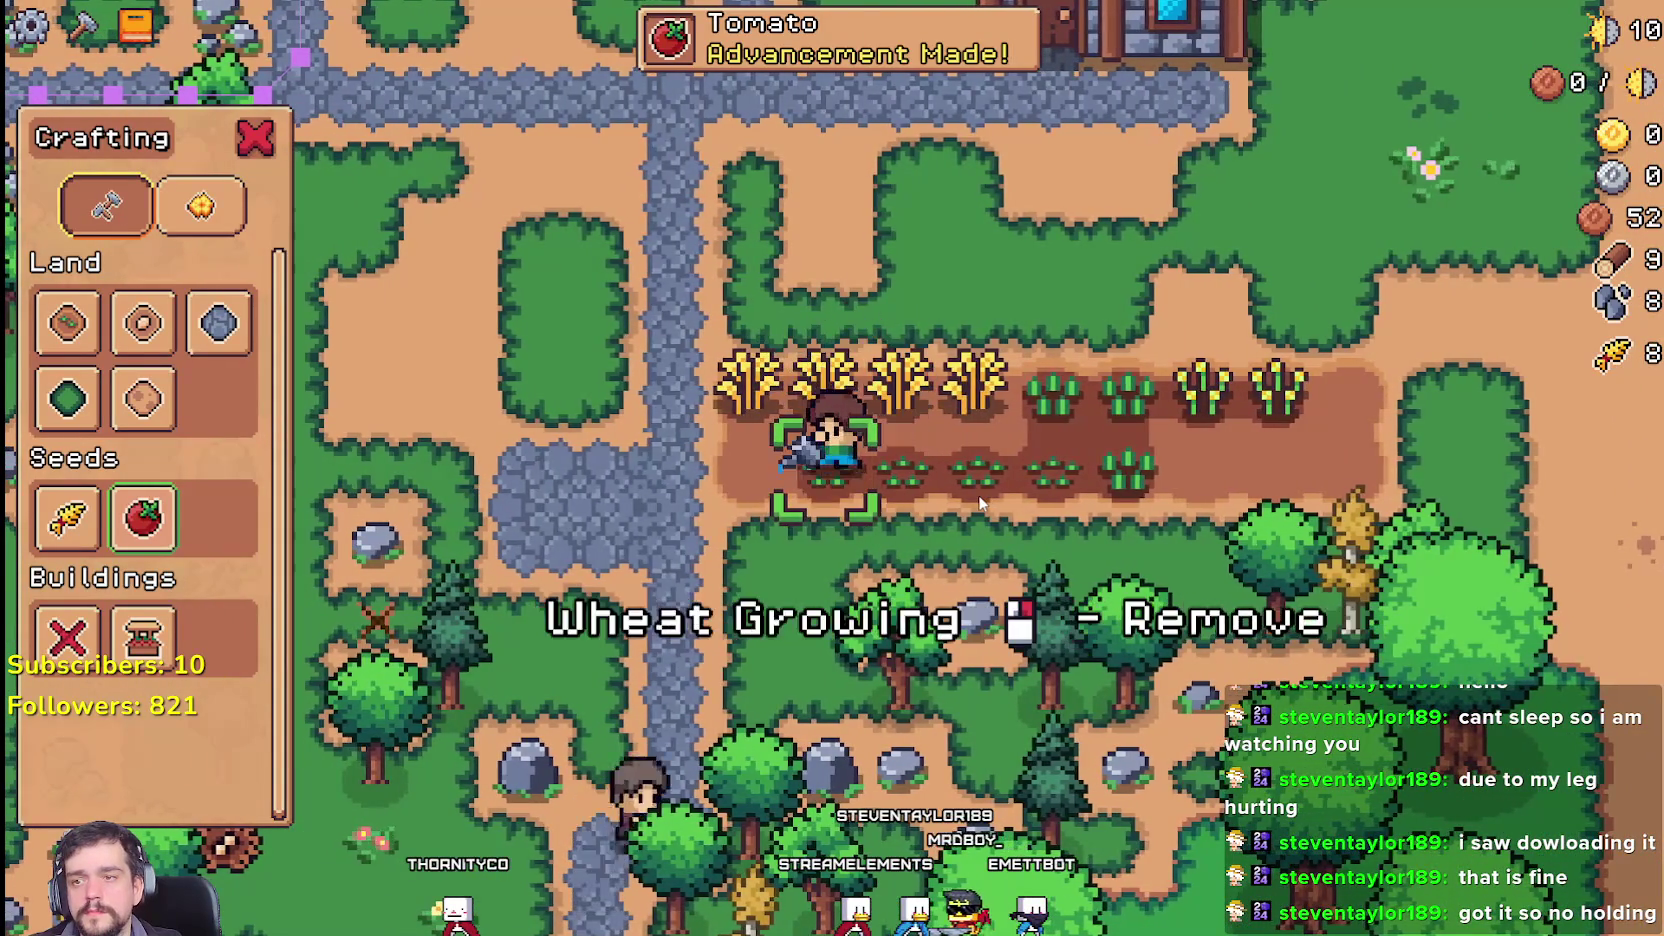
{"action": "key", "text": "a"}
Step: Plant and water tomatoes on four empty tiles along the lower row
{"action": "left_click", "coordinate": [980, 503]}
{"action": "left_click", "coordinate": [980, 503]}
{"action": "key", "text": "d"}
{"action": "key", "text": "d"}
{"action": "key", "text": "d"}
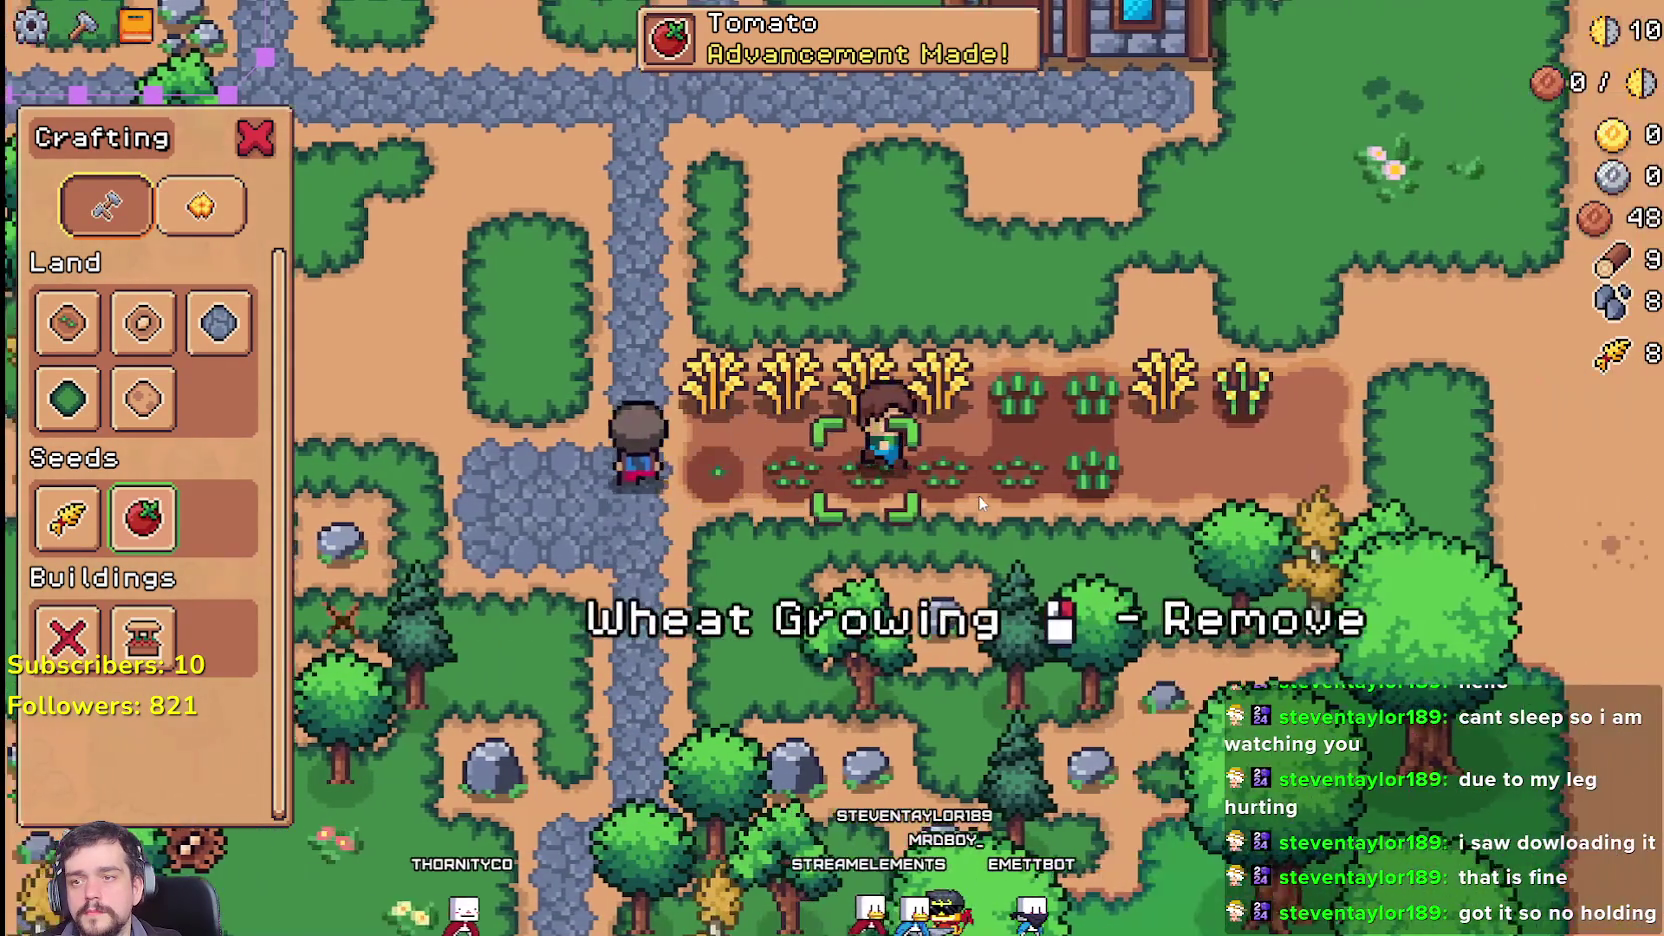
{"action": "key", "text": "d"}
{"action": "left_click", "coordinate": [980, 503]}
{"action": "left_click", "coordinate": [980, 503]}
{"action": "key", "text": "d"}
{"action": "left_click", "coordinate": [980, 503]}
{"action": "left_click", "coordinate": [980, 503]}
{"action": "key", "text": "d"}
{"action": "left_click", "coordinate": [980, 503]}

——————————

- _To do_
Whatever pictures the entries contain, omit them, and write the rest out exactly.

- _Written solution_
{"action": "key", "text": "a"}
Step: Plant and water tomatoes on four empty tiles along the lower row
{"action": "left_click", "coordinate": [980, 503]}
{"action": "left_click", "coordinate": [980, 503]}
{"action": "key", "text": "d"}
{"action": "key", "text": "d"}
{"action": "key", "text": "d"}
{"action": "key", "text": "d"}
{"action": "left_click", "coordinate": [980, 503]}
{"action": "left_click", "coordinate": [980, 503]}
{"action": "key", "text": "d"}
{"action": "left_click", "coordinate": [980, 503]}
{"action": "left_click", "coordinate": [980, 503]}
{"action": "key", "text": "d"}
{"action": "left_click", "coordinate": [980, 503]}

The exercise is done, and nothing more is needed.